* **Given passage**:
##########
If you’re like most new mothers (except for freakishly fit Heidi Klum, who seems unfairly untouched by this dilemma), around your little bundle’s first birthday you’ll start considering the following predicament: Do I (1) get really serious about fitting into my pre-pregnancy jeans now or (2) screw the waistline because I’m going to try to get pregnant again anyway?
Though the decision to expand the family further is more complicated than this, it’s often around the time when Baby No. 1 becomes more mobile and independent that your mind turns to the possibility of another tot.
If the next baby is on your brain, here are important factors to deliberate beyond whether your maternity underwear continues to get prime drawer space.
Sure, you can leverage your investment in baby accoutrements from round one (especially if you were smart enough to go gender-neutral with all the gear), and now that you’re a savvy, scrappy mom, you know all about scoring stuff at consignment sales and finding online coupons for essentials. But beware that there are only so many economies of scale with siblings.
##########
* **Brief A**:
For each statement, say whether it agrees with the passage on planning a second child, and quote the deciding words: (i) Heidi Klum is described as seemingly untouched by the dilemma; (ii) siblings allow unlimited economies of scale; (iii) the predicament arises around the first child's first birthday.
* **Brief B**:
Pick up the passage on planning a second child after its final sentence and write a continuation.
The data that come next are not required.

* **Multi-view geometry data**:
##########
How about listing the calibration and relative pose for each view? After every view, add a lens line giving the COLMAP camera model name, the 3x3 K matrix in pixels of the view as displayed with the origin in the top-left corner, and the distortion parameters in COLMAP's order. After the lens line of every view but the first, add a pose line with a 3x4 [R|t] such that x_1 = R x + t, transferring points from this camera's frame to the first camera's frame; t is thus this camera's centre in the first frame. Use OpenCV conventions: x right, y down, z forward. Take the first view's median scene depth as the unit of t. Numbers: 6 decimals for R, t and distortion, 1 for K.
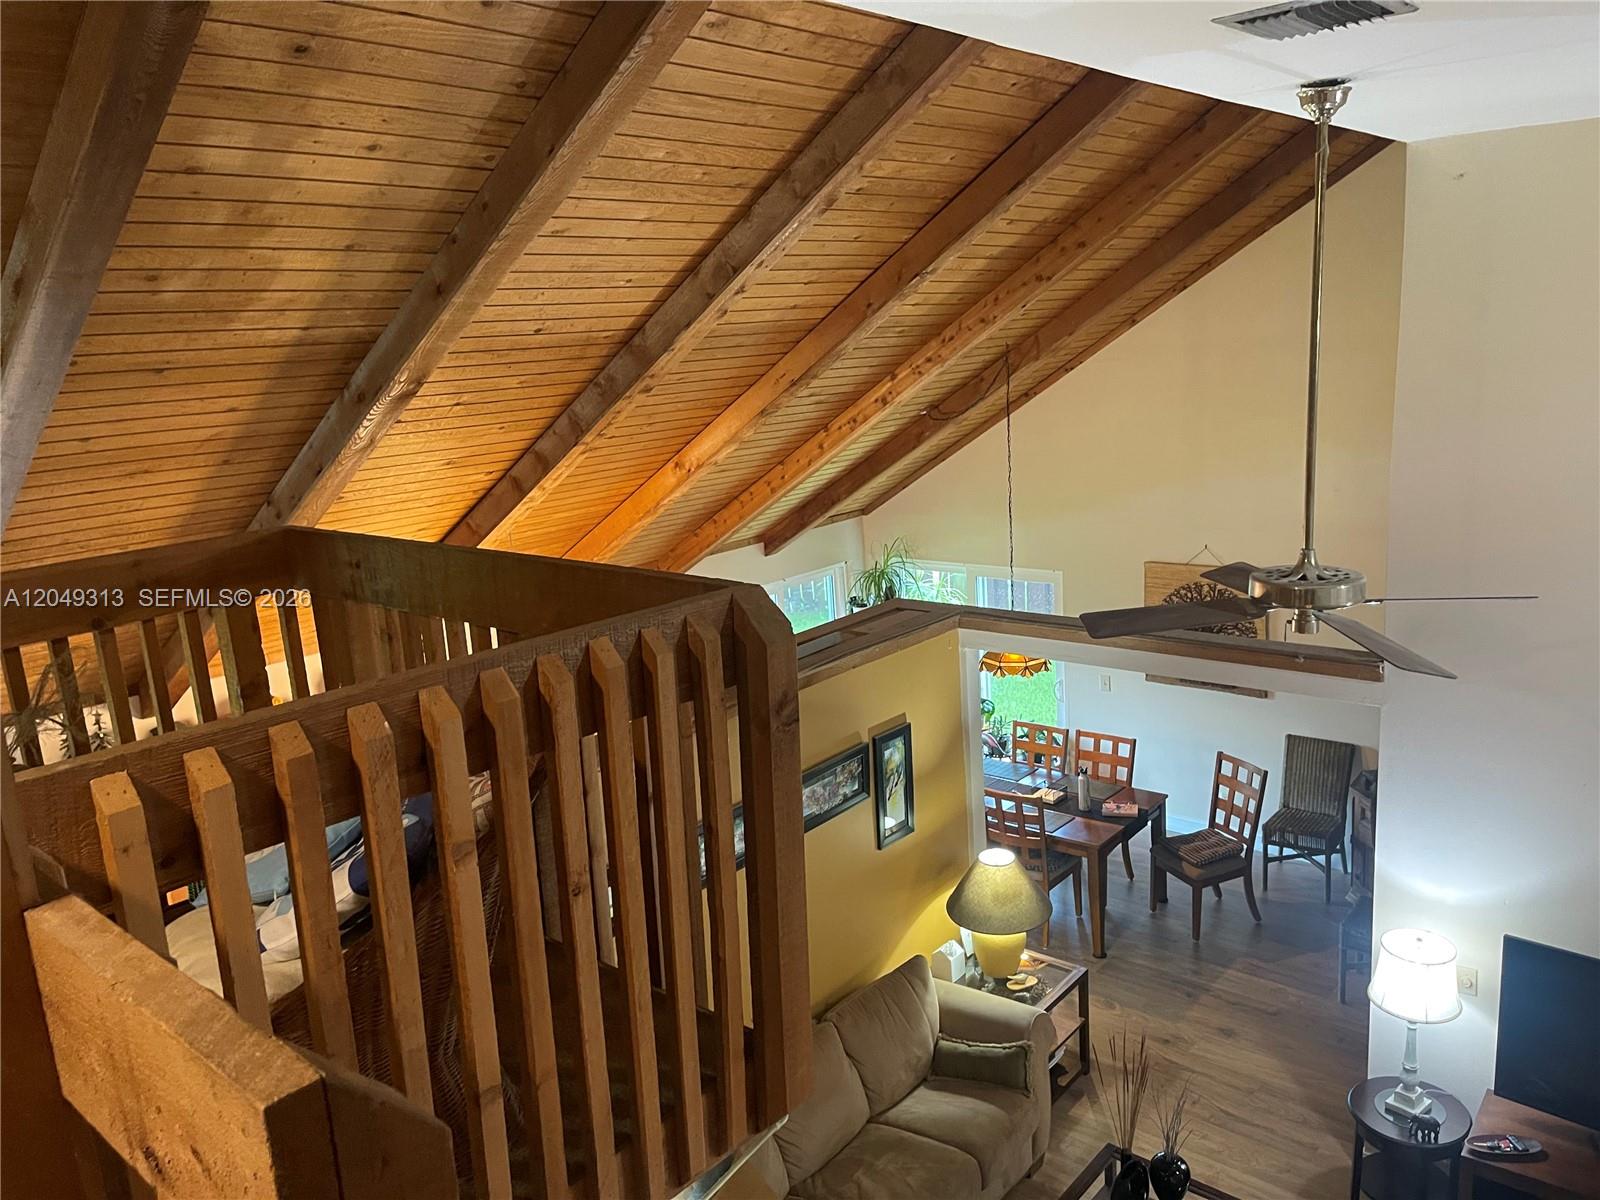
lens RADIAL K [[1208.7, 0, 802.1], [0, 1208.7, 600.5], [0, 0, 1]] dist [0.076140, -0.100092]
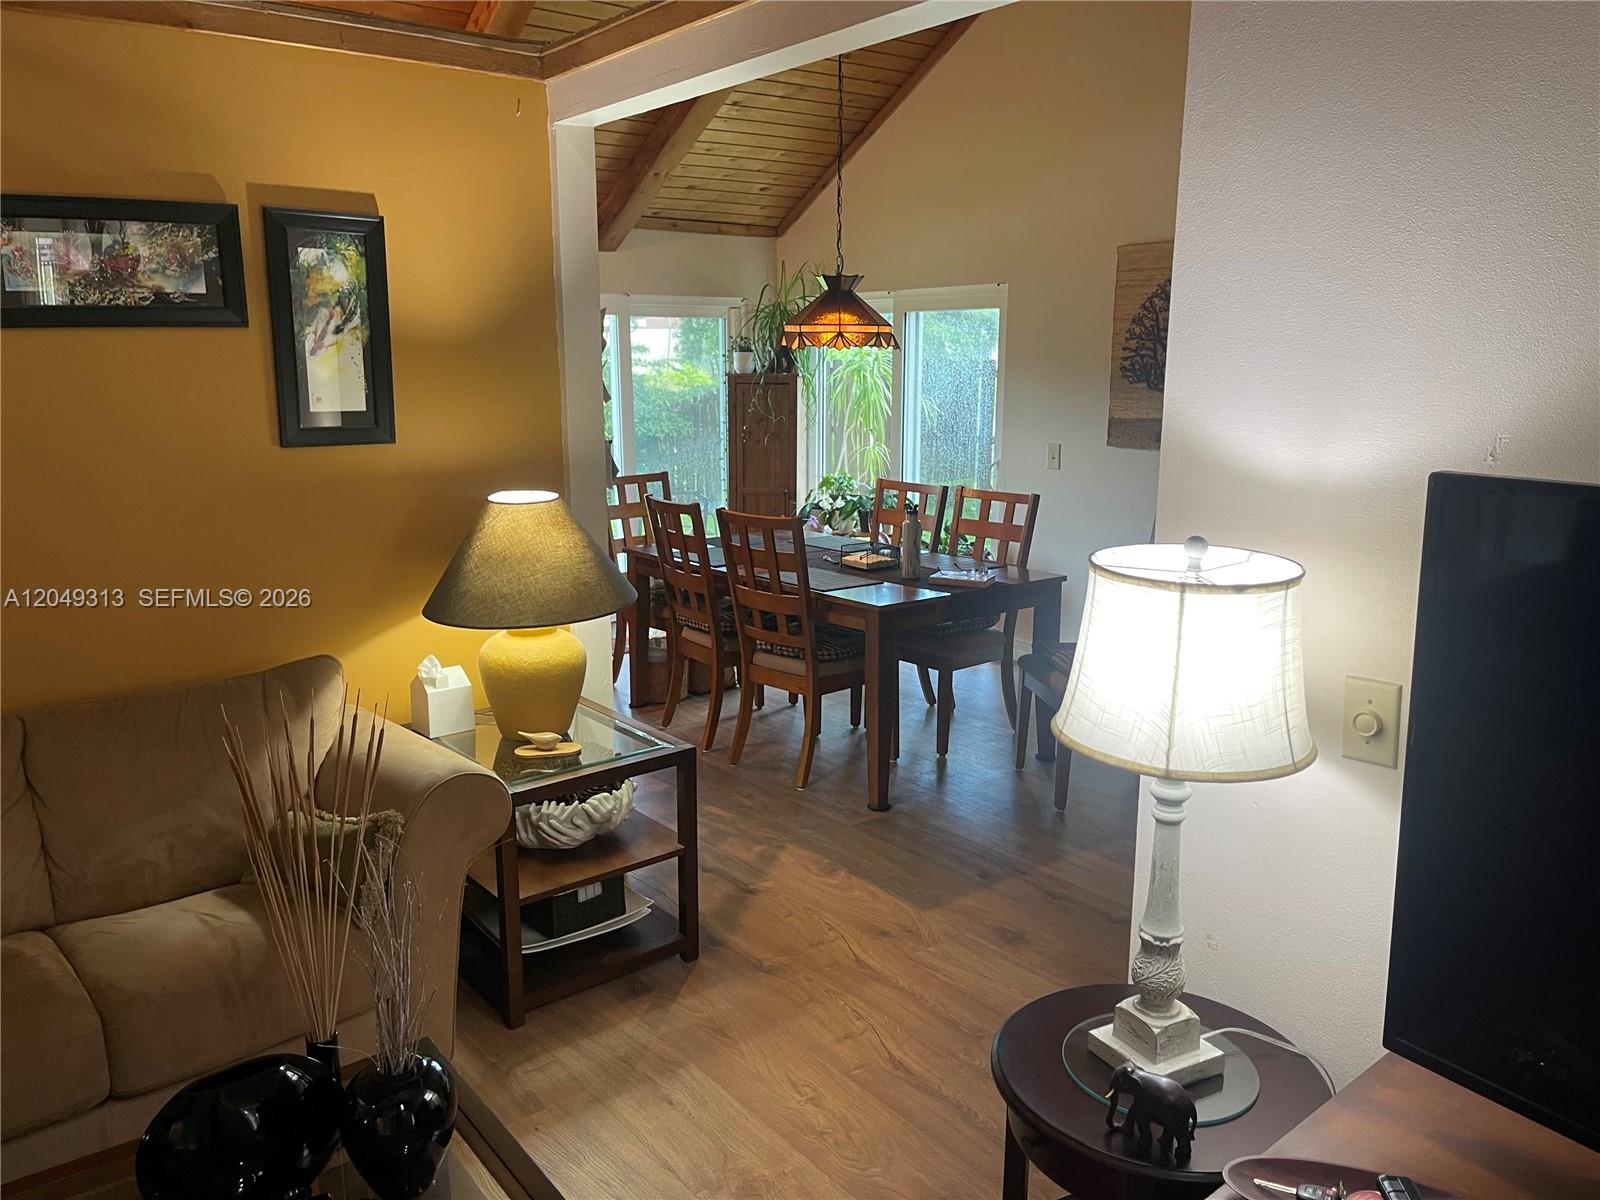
lens RADIAL K [[1208.7, 0, 817.3], [0, 1208.7, 595.3], [0, 0, 1]] dist [0.076140, -0.100092]
pose [[0.979939, 0.102397, -0.170982, 0.367984], [-0.105142, 0.994432, -0.007053, 0.240720], [0.169308, 0.024889, 0.985249, 0.519044]]
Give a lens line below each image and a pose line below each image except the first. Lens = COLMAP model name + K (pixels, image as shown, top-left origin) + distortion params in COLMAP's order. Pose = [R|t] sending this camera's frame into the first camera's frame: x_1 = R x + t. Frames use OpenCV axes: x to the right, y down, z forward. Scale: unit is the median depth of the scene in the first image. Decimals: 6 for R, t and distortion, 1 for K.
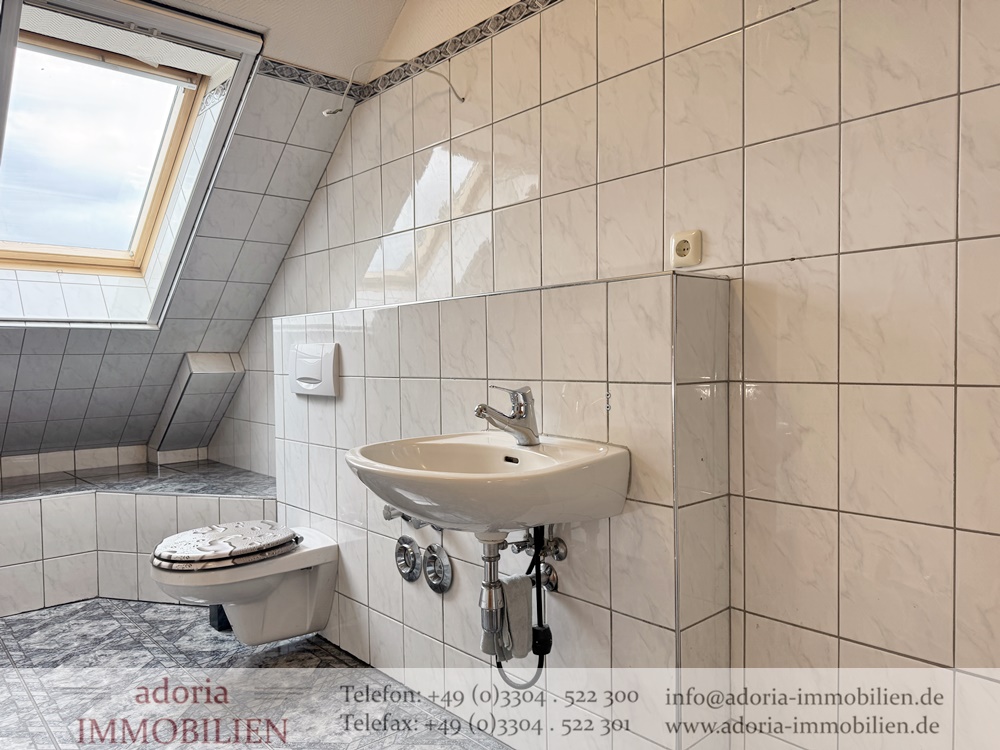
lens RADIAL K [[708.7, 0, 497.7], [0, 708.7, 379.2], [0, 0, 1]] dist [0.040028, -0.000683]
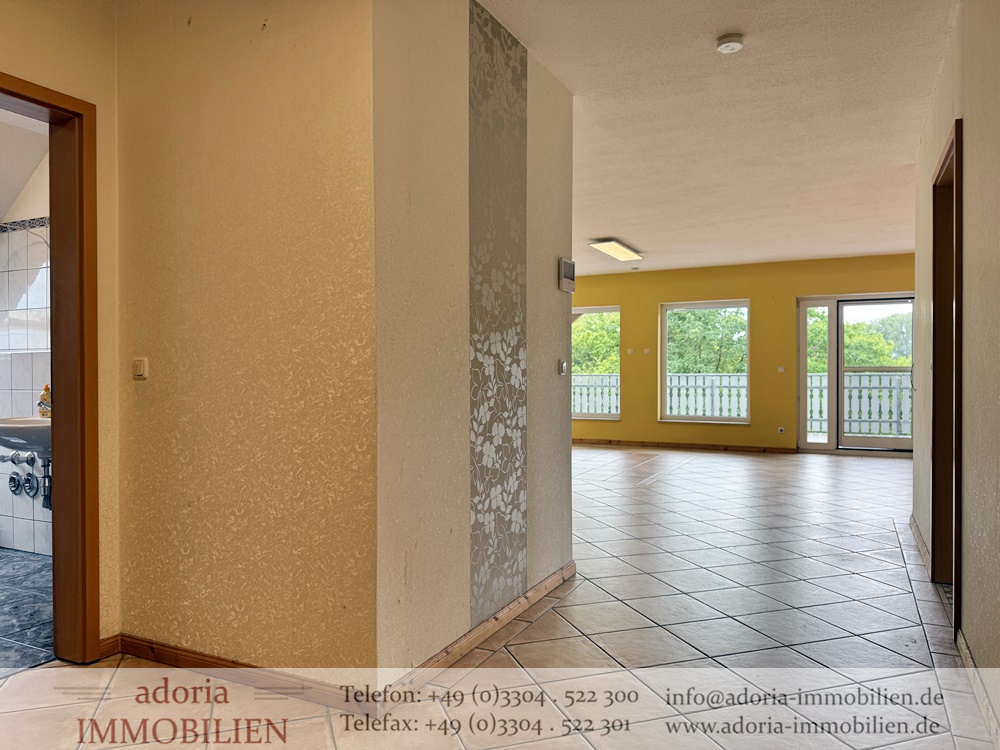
lens RADIAL K [[708.7, 0, 497.7], [0, 708.7, 379.2], [0, 0, 1]] dist [0.040028, -0.000683]
pose [[0.933272, 0.006092, 0.359120, 0.407548], [0.001836, 0.999762, -0.021732, 0.011950], [-0.359167, 0.020941, 0.933038, -1.374347]]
##########
* **Answer space A**:
(i) Yes: "except for freakishly fit Heidi Klum, who seems unfairly untouched by this dilemma"
(ii) No: "there are only so many economies of scale with siblings"
(iii) Yes: "around your little bundle’s first birthday"

* **Answer space B**:
Maybe Baby No. 1 squeezed in back of your Honda Civic, but two bambinos on board just won’t work, or perhaps your abode is already at maximum capacity and you’ll need to move. Though babysitters and childcare facilities often offer concessions for siblings, your overall childcare bills will be much higher. Also, health insurance premiums could go up, and surely you’ll want to boost your life insurance policy to cover another child. Plus, there’s saving for college. It’s worth crunching the numbers to understand the bigger financial burden.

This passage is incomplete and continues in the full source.